Und: Die Zahl der tödlich verunglückten Motorradfahrer ist in Oberfranken gestiegen. In den Jahren 2012 und 2015 starben auf Oberfrankens Straßen jeweils acht Biker, 2014 waren es neun, 2013 zehn und im Vorjahr mussten sogar zwölf Biker in Oberfranken ihr Leben lassen.
Dabei lautet das Motto der Motorrad-Sternfahrt, bei der das Bayerische Innenministerium, Polizei und Fahrlehrer speziell die Biker für mehr Sicherheit im Straßenverkehr sensibilisieren wollen, "Ankommen statt umkommen". Nach wir vor stellen die Motorradfahrer die größte Risikogruppe dar.


Es muss "Klick" machen

Solche Präventionsveranstaltungen, Schwerpunktaktionen mit Kontrollen, Verkehrsüberwachung und Fahrsicherheitstraining könnten aber nur Appelle sein, findet Fahrlehrer Josef Metzner. Selbst verbesserte Leitplanken mit so genanntem Unterfahrschutz, der verhindert, dass Biker unter der Leitplanke hindurch rutschen, könnten die Zahl der Todesopfer, die durch Selbstüberschätzung ums Leben kommen, nicht verringern, findet Metzner. "Es muss im Kopf klick machen", ist Metzner überzeugt.
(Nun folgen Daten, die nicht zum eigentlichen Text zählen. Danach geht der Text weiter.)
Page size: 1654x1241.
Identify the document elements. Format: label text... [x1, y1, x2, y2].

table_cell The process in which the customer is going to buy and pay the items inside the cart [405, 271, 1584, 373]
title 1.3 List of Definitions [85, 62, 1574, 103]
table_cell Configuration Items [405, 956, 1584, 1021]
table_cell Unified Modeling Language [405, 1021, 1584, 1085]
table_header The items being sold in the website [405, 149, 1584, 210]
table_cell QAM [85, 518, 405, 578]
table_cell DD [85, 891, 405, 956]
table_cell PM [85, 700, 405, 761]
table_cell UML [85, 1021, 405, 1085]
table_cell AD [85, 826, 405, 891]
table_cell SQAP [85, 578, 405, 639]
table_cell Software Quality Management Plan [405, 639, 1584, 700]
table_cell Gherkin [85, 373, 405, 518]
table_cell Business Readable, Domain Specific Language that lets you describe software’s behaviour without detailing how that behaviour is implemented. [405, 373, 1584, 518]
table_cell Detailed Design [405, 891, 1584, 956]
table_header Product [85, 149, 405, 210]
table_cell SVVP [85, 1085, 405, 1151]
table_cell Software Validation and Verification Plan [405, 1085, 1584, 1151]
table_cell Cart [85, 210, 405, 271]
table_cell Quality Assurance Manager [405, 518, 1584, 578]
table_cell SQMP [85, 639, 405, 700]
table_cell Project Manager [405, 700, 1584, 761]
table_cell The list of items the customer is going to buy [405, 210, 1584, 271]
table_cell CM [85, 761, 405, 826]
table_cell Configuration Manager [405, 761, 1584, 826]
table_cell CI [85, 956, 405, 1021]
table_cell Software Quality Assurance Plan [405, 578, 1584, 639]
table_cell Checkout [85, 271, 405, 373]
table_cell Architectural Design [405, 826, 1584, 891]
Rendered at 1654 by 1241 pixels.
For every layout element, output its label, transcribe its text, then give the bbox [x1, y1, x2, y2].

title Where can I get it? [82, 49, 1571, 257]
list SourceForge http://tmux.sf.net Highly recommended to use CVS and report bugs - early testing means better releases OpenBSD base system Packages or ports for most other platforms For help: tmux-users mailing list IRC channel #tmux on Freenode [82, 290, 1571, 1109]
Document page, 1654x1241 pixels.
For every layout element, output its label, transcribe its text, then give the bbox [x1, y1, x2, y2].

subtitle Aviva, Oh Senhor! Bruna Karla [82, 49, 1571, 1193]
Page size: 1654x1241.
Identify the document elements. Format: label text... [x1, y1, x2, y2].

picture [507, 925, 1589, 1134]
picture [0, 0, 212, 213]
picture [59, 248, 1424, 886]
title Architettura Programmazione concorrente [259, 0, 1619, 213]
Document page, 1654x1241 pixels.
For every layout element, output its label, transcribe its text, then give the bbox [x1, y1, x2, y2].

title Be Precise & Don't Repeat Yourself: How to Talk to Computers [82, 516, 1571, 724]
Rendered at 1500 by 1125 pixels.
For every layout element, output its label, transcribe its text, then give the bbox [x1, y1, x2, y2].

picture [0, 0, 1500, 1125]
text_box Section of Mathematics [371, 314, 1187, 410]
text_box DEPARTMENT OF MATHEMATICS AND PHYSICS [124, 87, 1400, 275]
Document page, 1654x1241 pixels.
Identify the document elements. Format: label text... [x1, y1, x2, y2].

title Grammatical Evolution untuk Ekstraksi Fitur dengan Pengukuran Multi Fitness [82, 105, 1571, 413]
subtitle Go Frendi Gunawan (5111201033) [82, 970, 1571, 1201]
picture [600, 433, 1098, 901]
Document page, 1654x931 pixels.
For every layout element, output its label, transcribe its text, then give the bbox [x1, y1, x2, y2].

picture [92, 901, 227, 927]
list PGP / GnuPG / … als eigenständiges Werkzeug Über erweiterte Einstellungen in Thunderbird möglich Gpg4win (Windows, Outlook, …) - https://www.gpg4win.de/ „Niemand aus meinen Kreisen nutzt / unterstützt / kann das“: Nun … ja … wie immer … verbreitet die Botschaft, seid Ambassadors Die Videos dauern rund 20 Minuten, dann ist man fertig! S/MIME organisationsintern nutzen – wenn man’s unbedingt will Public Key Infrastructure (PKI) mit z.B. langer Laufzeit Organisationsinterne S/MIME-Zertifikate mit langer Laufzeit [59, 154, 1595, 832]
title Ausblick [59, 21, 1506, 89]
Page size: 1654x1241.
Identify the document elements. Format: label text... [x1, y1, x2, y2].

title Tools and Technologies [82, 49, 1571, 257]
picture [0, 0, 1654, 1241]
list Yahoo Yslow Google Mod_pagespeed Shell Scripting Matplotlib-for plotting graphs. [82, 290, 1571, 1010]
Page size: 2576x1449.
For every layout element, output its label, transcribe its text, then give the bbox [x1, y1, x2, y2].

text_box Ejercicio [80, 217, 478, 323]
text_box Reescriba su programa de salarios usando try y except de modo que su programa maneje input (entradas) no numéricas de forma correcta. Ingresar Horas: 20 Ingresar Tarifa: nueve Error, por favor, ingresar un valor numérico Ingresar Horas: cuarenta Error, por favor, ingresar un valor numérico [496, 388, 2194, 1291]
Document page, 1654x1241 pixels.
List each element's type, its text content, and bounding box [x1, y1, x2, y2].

Pressesprecher Heiko Mettke vom Polizeipräsidium Oberfranken formuliert das so. "Die eigene Freiheit hört da auf, wo das Sicherheitsrisiko beginnt."
Die Knautschzone des Bikers ist sein Nasenbein. Deshalb rät Mettke den Motorradfahrern, alles zu tragen, was an Ausrüstung zur Verfügung steht. An erster Stelle stehen dabei die Protektoren, und natürlich sollte sich niemand von den sommerlichen Temperaturen dazu verleiten lassen, sich in kurzen Hosen auf seine Maschine zu setzen. Die Verletzungsgefahr ist riesig, zumal die Schutzzone wie etwa in einem Auto wegfällt! Deshalb schreibt das Polizeipräsidium Unterfranken in einem Flyer, der an die Motorradfahrer verteilt wird: "Es liegt an Dir, ob Du die Kurve kriegst, es liegt an Dir, ob Du wieder nach Hause kommst."